Infrastructure on top of which CKI runs is often unreliable. This leads to growing frustration of both our customers and the CKI team itself. We have to drop our work and focus on working around the problem or retry/resubmit the testing manually. We’re unable to continue development as our development workflow is relying on the same infrastructure setup.

With growing customer frustration, we’re losing their trust in the service. With our own frustration, the team morale and excitement is in shambles leading to worse performance. We lose valuable time we could spend on shiny new features and improvements by fixing up and working around broken infrastructure. This has to stop, and we need some clear rules in place on how to streamline things.

Approach

Gathering expectations from customers

For upstream customers, we utilized the Kernel CI community survey from last year, as our customer base is identical. We focused on developer and maintainer roles. For internal customers, we checked with kernel engineers who belong in the same two groups, and are also active in the new workflow transition. Most of the answers we got were consistent across our upstream and internal customers. Here’s the summary of the feedback:

Testing should start right away after changes are submitted, though some delay (e.g. due to outages) is acceptable
Build results should be available within 1 hour
Testing should complete and results should be delivered within 24 hours. A decent chunk of upstream leans towards a 6 hours mark, though most people are still fine with 24 hours. Internally, longer times (24-48 hours) are acceptable as reviews don’t happen right away.
Webhooks shouldn’t lose any messages
Reliability of the hosts used for testing and the queues are a concern

These expectations match the data we had from previous conversations years ago, and it’s good to have them confirmed. We cannot gather expectations for the new GitLab workflow, as that is not used in production yet. We are expecting some feedback and expectations about that to come up in the future.

Gathering expectations from CKI team

These are some of the problems we wrote up or talked about previously with the team:

CI jobs randomly fail due to infrastructure problems and need to be manually restarted
CI is slow, especially if the runners are busy or testing (Beaker) is needed
Any problem visible in production impacts the development environment as well and has the potential to put testing and development to a halt, depending on the severity of the problem

Created SLOs based on the feedback

Assume per month averages.

99.9% of revisions have a pipeline

95% of pipelines start within 10 minutes of revisions being available

99% of pipelines finishes without manual interference

95% of CI pipelines do not fail for reasons not introduced by the tested changes

95% of all CI pipelines don’t pick a pipeline older than 2 weeks to resubmit

80% of the tests is not flaky at 95%

90% of testing has build results available within 1 hr from submission

90% of revisions has results reported within 24hrs from submission

99.99 % of webhook messages is reliably delivered/retried (not lost)

60% of test runs doesn’t fail due to machine/lab flakiness

50% of the alerts (monit/alertmanager/IRC) are meaningful and actionable

Statistics

TBD

Benefits

Finding out how reliable our service actually is compared to our perception
Have the information and guarantees available to our customers if needed
Be able to put a blocker on new development if stability and reliability needs to be our main focus, so the team is not overloaded with trying to do both at the same time

Drawbacks

N/A. Better ideas welcome though!

Alternatives

Continue doing what we do now

The current situation is not good, as any team member having to deal with the constant infrastructure outages can confirm.
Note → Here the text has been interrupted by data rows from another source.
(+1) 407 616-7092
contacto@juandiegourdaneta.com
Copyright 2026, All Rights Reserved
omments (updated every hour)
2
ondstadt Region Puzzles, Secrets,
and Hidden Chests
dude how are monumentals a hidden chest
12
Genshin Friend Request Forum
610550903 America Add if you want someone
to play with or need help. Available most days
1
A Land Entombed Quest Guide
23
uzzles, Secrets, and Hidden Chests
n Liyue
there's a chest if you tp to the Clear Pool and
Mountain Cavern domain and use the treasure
We really don’t want to continue with the current process of juggling stability fixups, manual workarounds and our actual workload.

Stop new development completely until the service is 300% reliable

Insert any number instead of 300%. This is a very drastic solution which doesn’t make management happy as they expect shiny new things to be delivered 😜 The proposed solution attempts to make both the management happy (with clear rules about the delivery and where the cutoff happens) and us (with giving us the power to say “stop” and focus on stability as needed).